SET EXERCISE A
Arrange the taxonomy listing below the parish nurse passage as a JSON list of strings, one string per line and no blank lines. Leave the pictures out of your answer.

ARTICLE
########################################
Several options and curricula exist for obtaining the additional training required to become a parish nurse. Most parish nurses use the curriculum developed by a group of nursing faculty working in partnership with the International Parish Nurse Resource Center offered at more than 140 nursing schools and training programs worldwide.


The Concordia University curriculum is another example of parish nurse basic preparation programs. Courses are offered in week-long retreat settings as college-based studies, as week-end continuing education offerings, and as online as distance education courses. How the basic preparation course is structured varies to fit the needs of the participants.
########################################
MATERIAL SHOWN
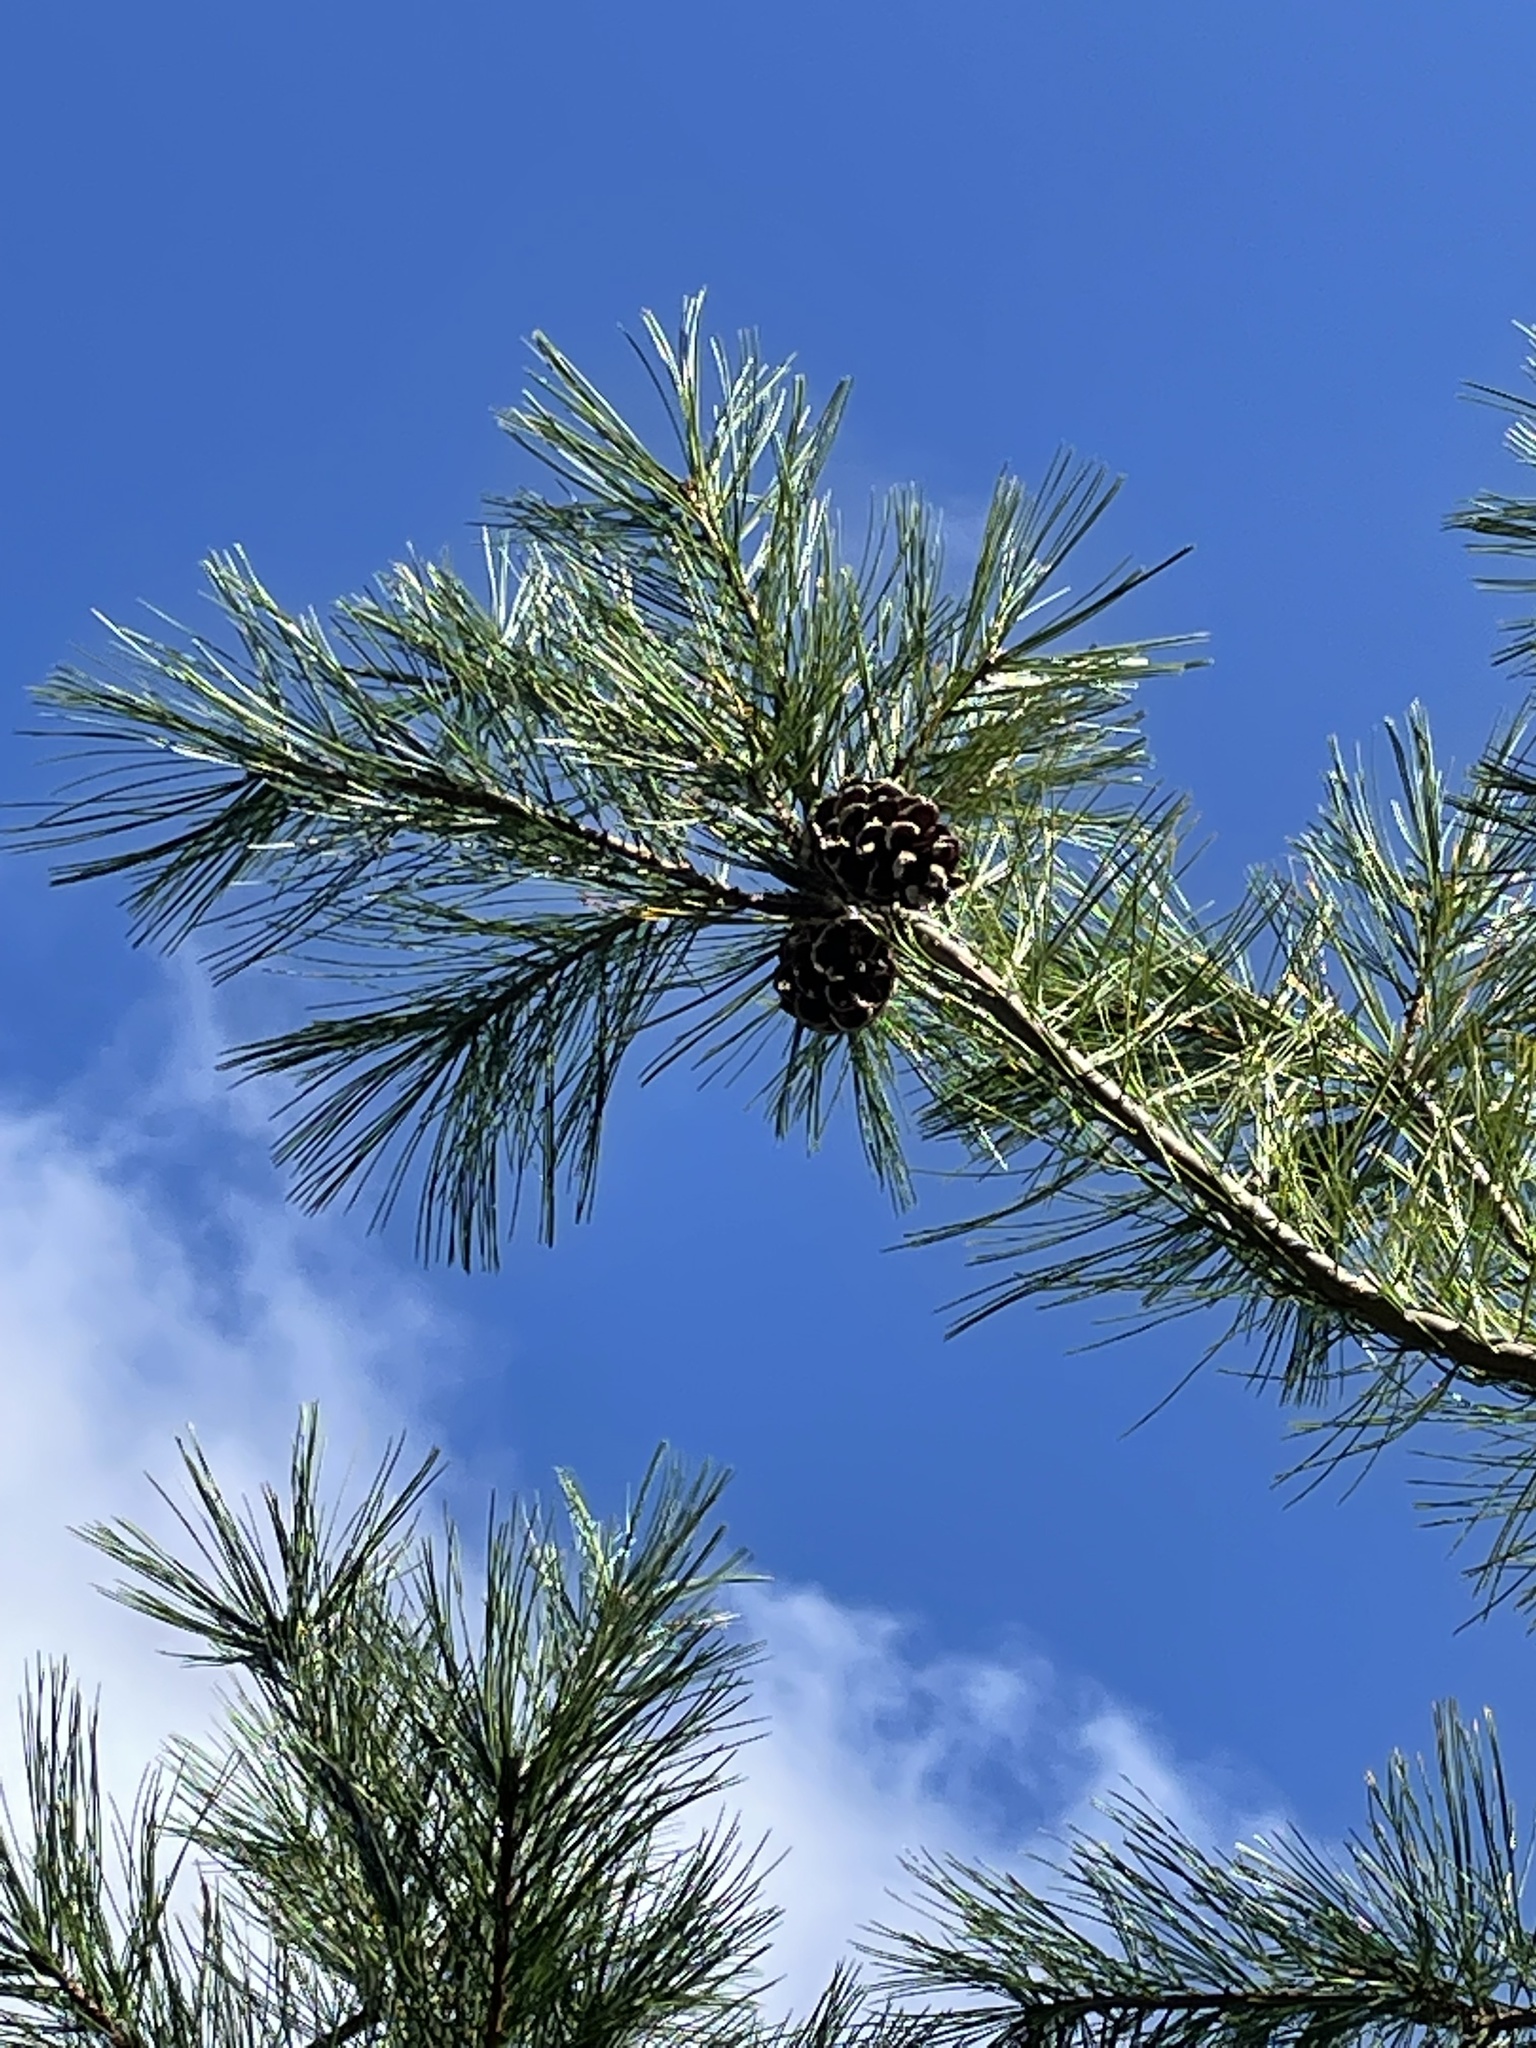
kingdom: Plantae
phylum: Tracheophyta
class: Pinopsida
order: Pinales
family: Pinaceae
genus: Pinus
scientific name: Pinus strobus
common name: Weymouth pine
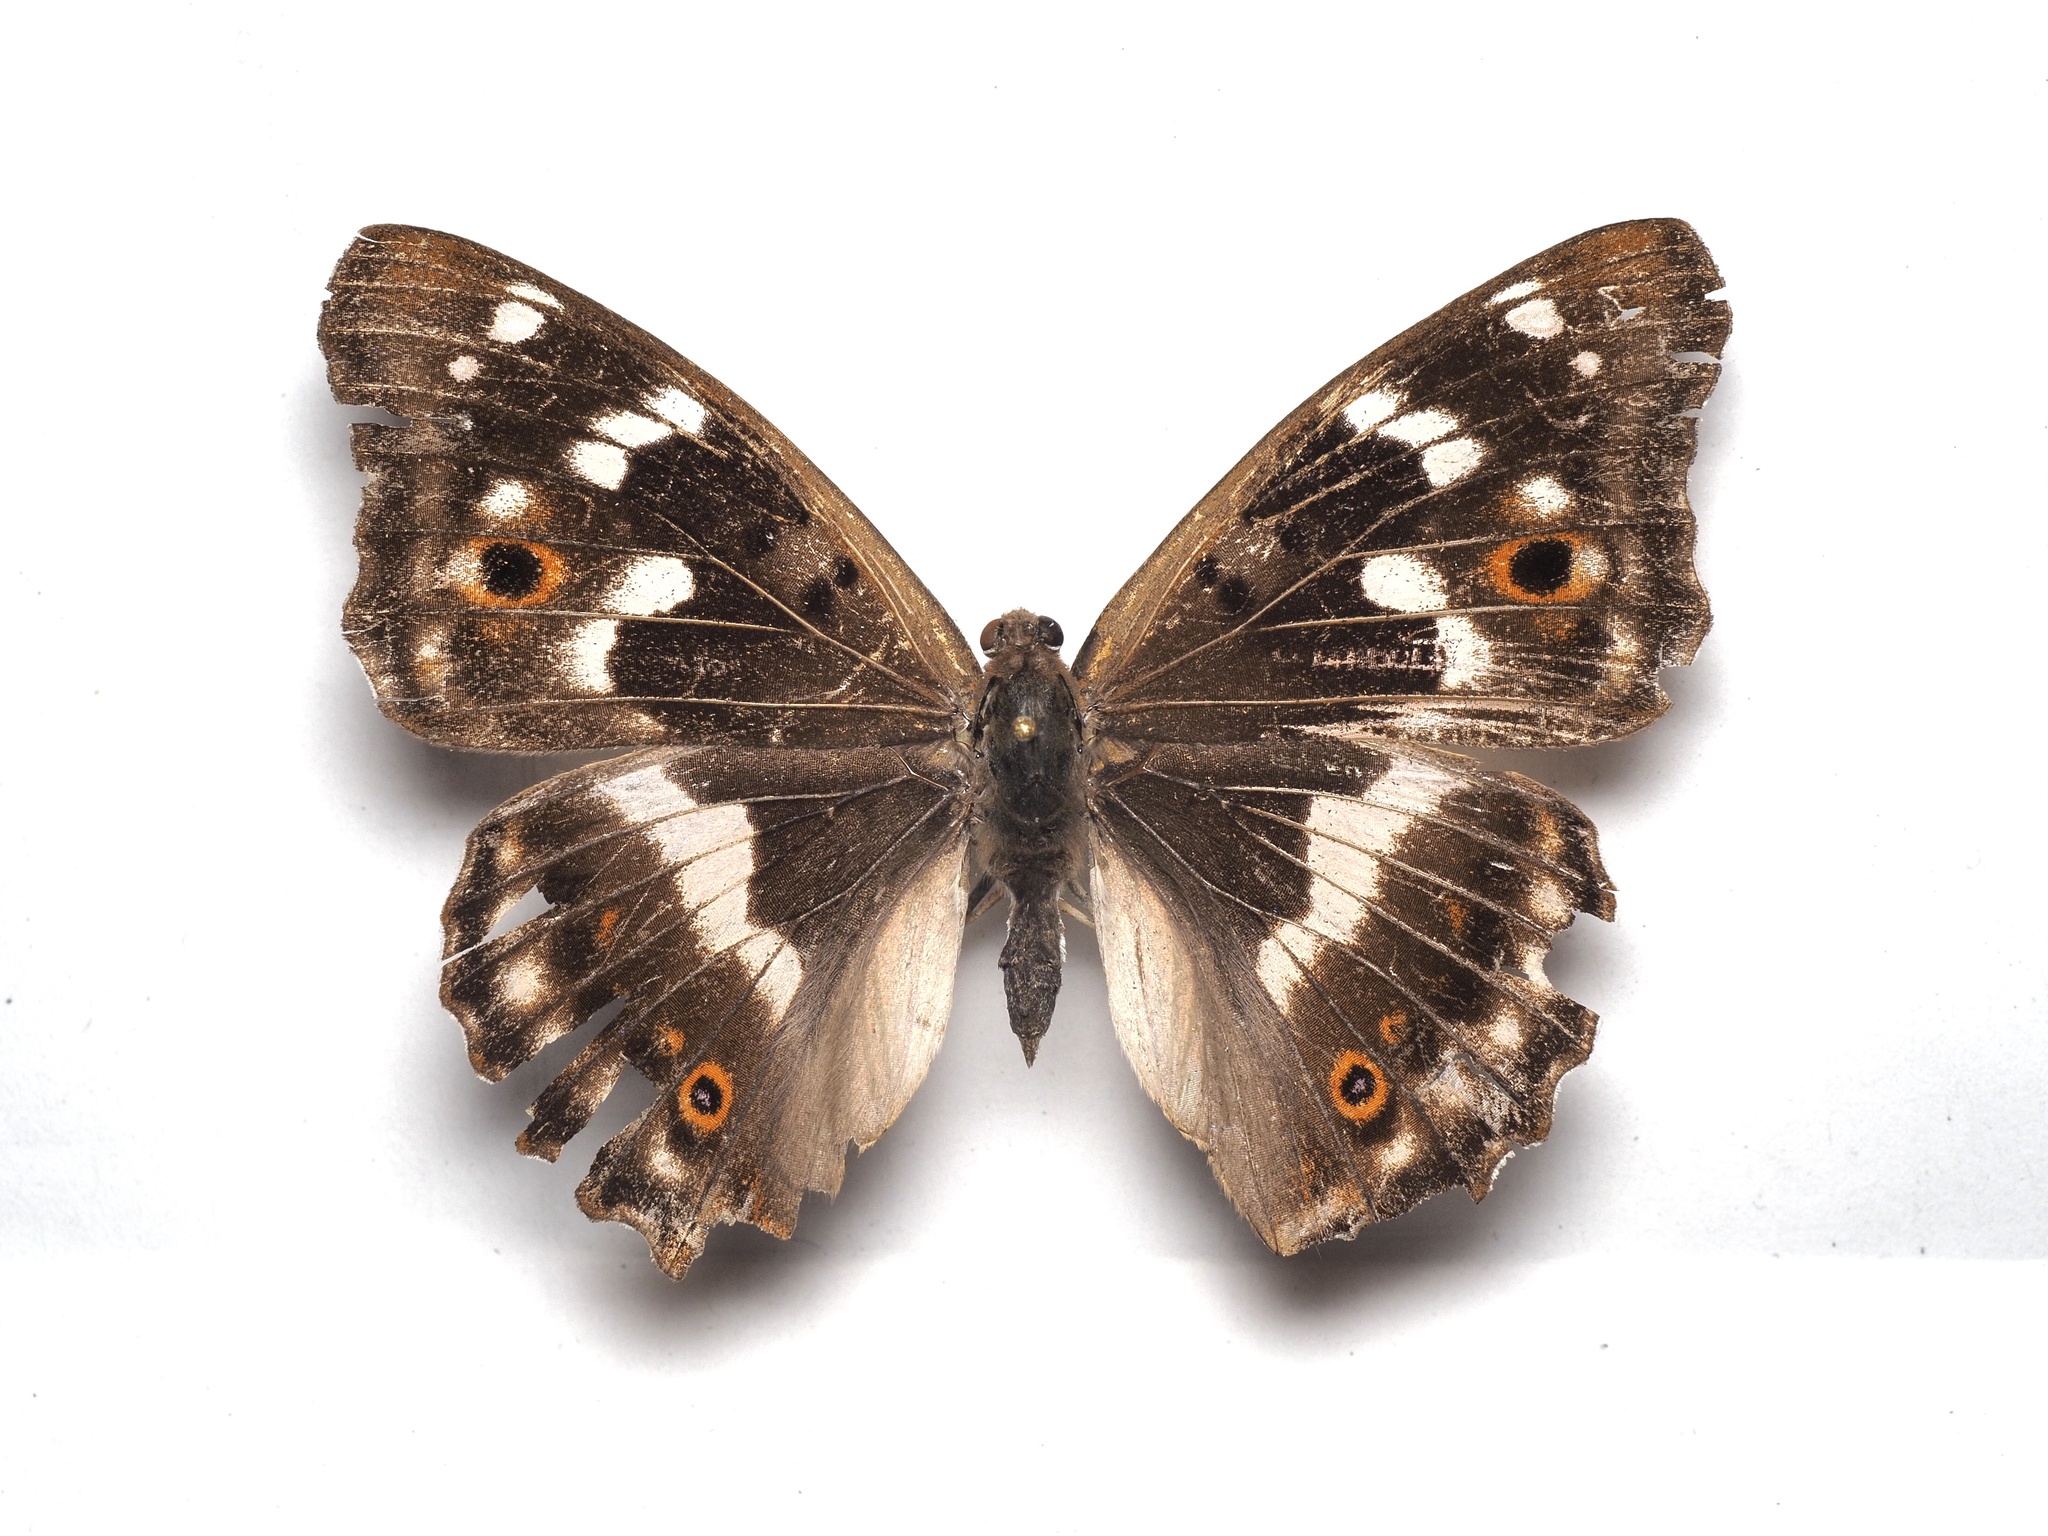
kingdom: Animalia
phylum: Arthropoda
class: Insecta
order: Lepidoptera
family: Nymphalidae
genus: Apatura
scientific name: Apatura ilia
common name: Lesser purple emperor
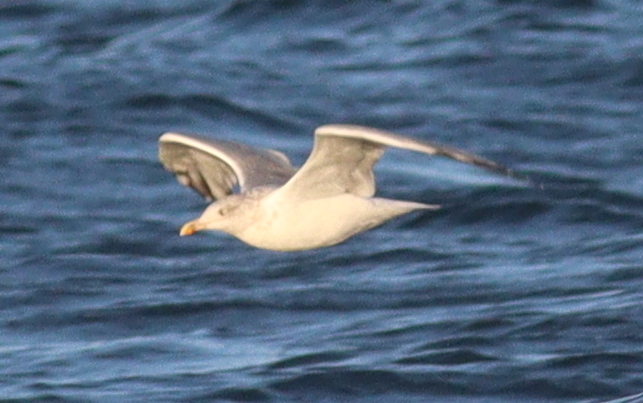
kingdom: Animalia
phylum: Chordata
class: Aves
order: Charadriiformes
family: Laridae
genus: Larus
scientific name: Larus argentatus
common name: Herring gull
########################################
SET EXERCISE B
According to the parish nurse passage above, at how many nursing schools and training programs worldwide is the curriculum used by most parish nurses offered?

FULL OUTPUT A
[
  "kingdom: Plantae",
  "phylum: Tracheophyta",
  "class: Pinopsida",
  "order: Pinales",
  "family: Pinaceae",
  "genus: Pinus",
  "scientific name: Pinus strobus",
  "common name: Weymouth pine",
  "kingdom: Animalia",
  "phylum: Arthropoda",
  "class: Insecta",
  "order: Lepidoptera",
  "family: Nymphalidae",
  "genus: Apatura",
  "scientific name: Apatura ilia",
  "common name: Lesser purple emperor",
  "kingdom: Animalia",
  "phylum: Chordata",
  "class: Aves",
  "order: Charadriiformes",
  "family: Laridae",
  "genus: Larus",
  "scientific name: Larus argentatus",
  "common name: Herring gull"
]

FULL OUTPUT B
More than 140.